━━━━━ DATA SUPPLIED

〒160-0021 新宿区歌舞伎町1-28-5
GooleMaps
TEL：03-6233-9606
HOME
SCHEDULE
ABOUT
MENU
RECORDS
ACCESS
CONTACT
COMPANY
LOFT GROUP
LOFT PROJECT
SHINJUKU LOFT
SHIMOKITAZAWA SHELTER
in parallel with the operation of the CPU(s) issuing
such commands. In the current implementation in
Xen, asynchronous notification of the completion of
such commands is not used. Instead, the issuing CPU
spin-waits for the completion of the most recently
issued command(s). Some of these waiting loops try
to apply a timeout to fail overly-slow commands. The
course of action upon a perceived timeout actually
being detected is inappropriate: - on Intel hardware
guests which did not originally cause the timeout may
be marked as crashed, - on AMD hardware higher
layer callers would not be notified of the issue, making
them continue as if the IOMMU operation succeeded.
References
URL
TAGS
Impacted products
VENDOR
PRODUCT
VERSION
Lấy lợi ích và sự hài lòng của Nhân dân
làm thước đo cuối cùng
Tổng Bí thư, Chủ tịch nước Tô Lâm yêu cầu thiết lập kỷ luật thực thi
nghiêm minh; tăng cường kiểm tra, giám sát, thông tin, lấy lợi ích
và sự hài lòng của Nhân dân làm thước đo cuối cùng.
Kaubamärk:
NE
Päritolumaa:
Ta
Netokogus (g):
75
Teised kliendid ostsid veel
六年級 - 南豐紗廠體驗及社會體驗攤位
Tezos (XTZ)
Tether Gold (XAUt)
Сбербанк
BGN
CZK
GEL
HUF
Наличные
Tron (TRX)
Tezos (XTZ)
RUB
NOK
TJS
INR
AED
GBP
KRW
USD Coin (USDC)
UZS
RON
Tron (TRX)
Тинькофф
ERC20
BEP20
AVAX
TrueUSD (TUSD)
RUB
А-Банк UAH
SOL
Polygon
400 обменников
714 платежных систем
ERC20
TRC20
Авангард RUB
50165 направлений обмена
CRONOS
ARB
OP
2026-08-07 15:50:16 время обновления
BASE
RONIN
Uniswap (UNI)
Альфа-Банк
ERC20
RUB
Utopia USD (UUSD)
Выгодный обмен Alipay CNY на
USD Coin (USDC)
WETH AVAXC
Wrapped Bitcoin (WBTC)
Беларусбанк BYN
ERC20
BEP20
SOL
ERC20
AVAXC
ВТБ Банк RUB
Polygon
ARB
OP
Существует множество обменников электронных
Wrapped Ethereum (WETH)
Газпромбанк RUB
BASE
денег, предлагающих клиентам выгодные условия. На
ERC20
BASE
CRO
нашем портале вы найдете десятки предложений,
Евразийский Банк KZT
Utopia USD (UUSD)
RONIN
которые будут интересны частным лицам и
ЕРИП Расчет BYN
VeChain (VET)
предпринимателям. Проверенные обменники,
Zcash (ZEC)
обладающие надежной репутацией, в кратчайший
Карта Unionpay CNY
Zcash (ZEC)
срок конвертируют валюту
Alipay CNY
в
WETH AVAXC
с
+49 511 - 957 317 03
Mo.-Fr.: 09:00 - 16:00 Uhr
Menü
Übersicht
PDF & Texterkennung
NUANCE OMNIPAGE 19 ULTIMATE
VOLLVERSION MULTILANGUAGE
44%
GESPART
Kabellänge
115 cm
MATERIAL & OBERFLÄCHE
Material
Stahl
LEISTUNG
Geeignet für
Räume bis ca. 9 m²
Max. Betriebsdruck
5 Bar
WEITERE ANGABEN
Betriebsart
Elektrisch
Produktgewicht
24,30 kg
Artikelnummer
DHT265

━━━━━━━━━━

• _ABOUT THIS EXERCISE_
Write out every line of the entries above verbatim, keeping the original order and line breaks.

• _SOLUTION FOR THIS TASK_
〒160-0021 新宿区歌舞伎町1-28-5
GooleMaps
TEL：03-6233-9606
HOME
SCHEDULE
ABOUT
MENU
RECORDS
ACCESS
CONTACT
COMPANY
LOFT GROUP
LOFT PROJECT
SHINJUKU LOFT
SHIMOKITAZAWA SHELTER
in parallel with the operation of the CPU(s) issuing
such commands. In the current implementation in
Xen, asynchronous notification of the completion of
such commands is not used. Instead, the issuing CPU
spin-waits for the completion of the most recently
issued command(s). Some of these waiting loops try
to apply a timeout to fail overly-slow commands. The
course of action upon a perceived timeout actually
being detected is inappropriate: - on Intel hardware
guests which did not originally cause the timeout may
be marked as crashed, - on AMD hardware higher
layer callers would not be notified of the issue, making
them continue as if the IOMMU operation succeeded.
References
URL
TAGS
Impacted products
VENDOR
PRODUCT
VERSION
Lấy lợi ích và sự hài lòng của Nhân dân
làm thước đo cuối cùng
Tổng Bí thư, Chủ tịch nước Tô Lâm yêu cầu thiết lập kỷ luật thực thi
nghiêm minh; tăng cường kiểm tra, giám sát, thông tin, lấy lợi ích
và sự hài lòng của Nhân dân làm thước đo cuối cùng.
Kaubamärk:
NE
Päritolumaa:
Ta
Netokogus (g):
75
Teised kliendid ostsid veel
六年級 - 南豐紗廠體驗及社會體驗攤位
Tezos (XTZ)
Tether Gold (XAUt)
Сбербанк
BGN
CZK
GEL
HUF
Наличные
Tron (TRX)
Tezos (XTZ)
RUB
NOK
TJS
INR
AED
GBP
KRW
USD Coin (USDC)
UZS
RON
Tron (TRX)
Тинькофф
ERC20
BEP20
AVAX
TrueUSD (TUSD)
RUB
А-Банк UAH
SOL
Polygon
400 обменников
714 платежных систем
ERC20
TRC20
Авангард RUB
50165 направлений обмена
CRONOS
ARB
OP
2026-08-07 15:50:16 время обновления
BASE
RONIN
Uniswap (UNI)
Альфа-Банк
ERC20
RUB
Utopia USD (UUSD)
Выгодный обмен Alipay CNY на
USD Coin (USDC)
WETH AVAXC
Wrapped Bitcoin (WBTC)
Беларусбанк BYN
ERC20
BEP20
SOL
ERC20
AVAXC
ВТБ Банк RUB
Polygon
ARB
OP
Существует множество обменников электронных
Wrapped Ethereum (WETH)
Газпромбанк RUB
BASE
денег, предлагающих клиентам выгодные условия. На
ERC20
BASE
CRO
нашем портале вы найдете десятки предложений,
Евразийский Банк KZT
Utopia USD (UUSD)
RONIN
которые будут интересны частным лицам и
ЕРИП Расчет BYN
VeChain (VET)
предпринимателям. Проверенные обменники,
Zcash (ZEC)
обладающие надежной репутацией, в кратчайший
Карта Unionpay CNY
Zcash (ZEC)
срок конвертируют валюту
Alipay CNY
в
WETH AVAXC
с
+49 511 - 957 317 03
Mo.-Fr.: 09:00 - 16:00 Uhr
Menü
Übersicht
PDF & Texterkennung
NUANCE OMNIPAGE 19 ULTIMATE
VOLLVERSION MULTILANGUAGE
44%
GESPART
Kabellänge
115 cm
MATERIAL & OBERFLÄCHE
Material
Stahl
LEISTUNG
Geeignet für
Räume bis ca. 9 m²
Max. Betriebsdruck
5 Bar
WEITERE ANGABEN
Betriebsart
Elektrisch
Produktgewicht
24,30 kg
Artikelnummer
DHT265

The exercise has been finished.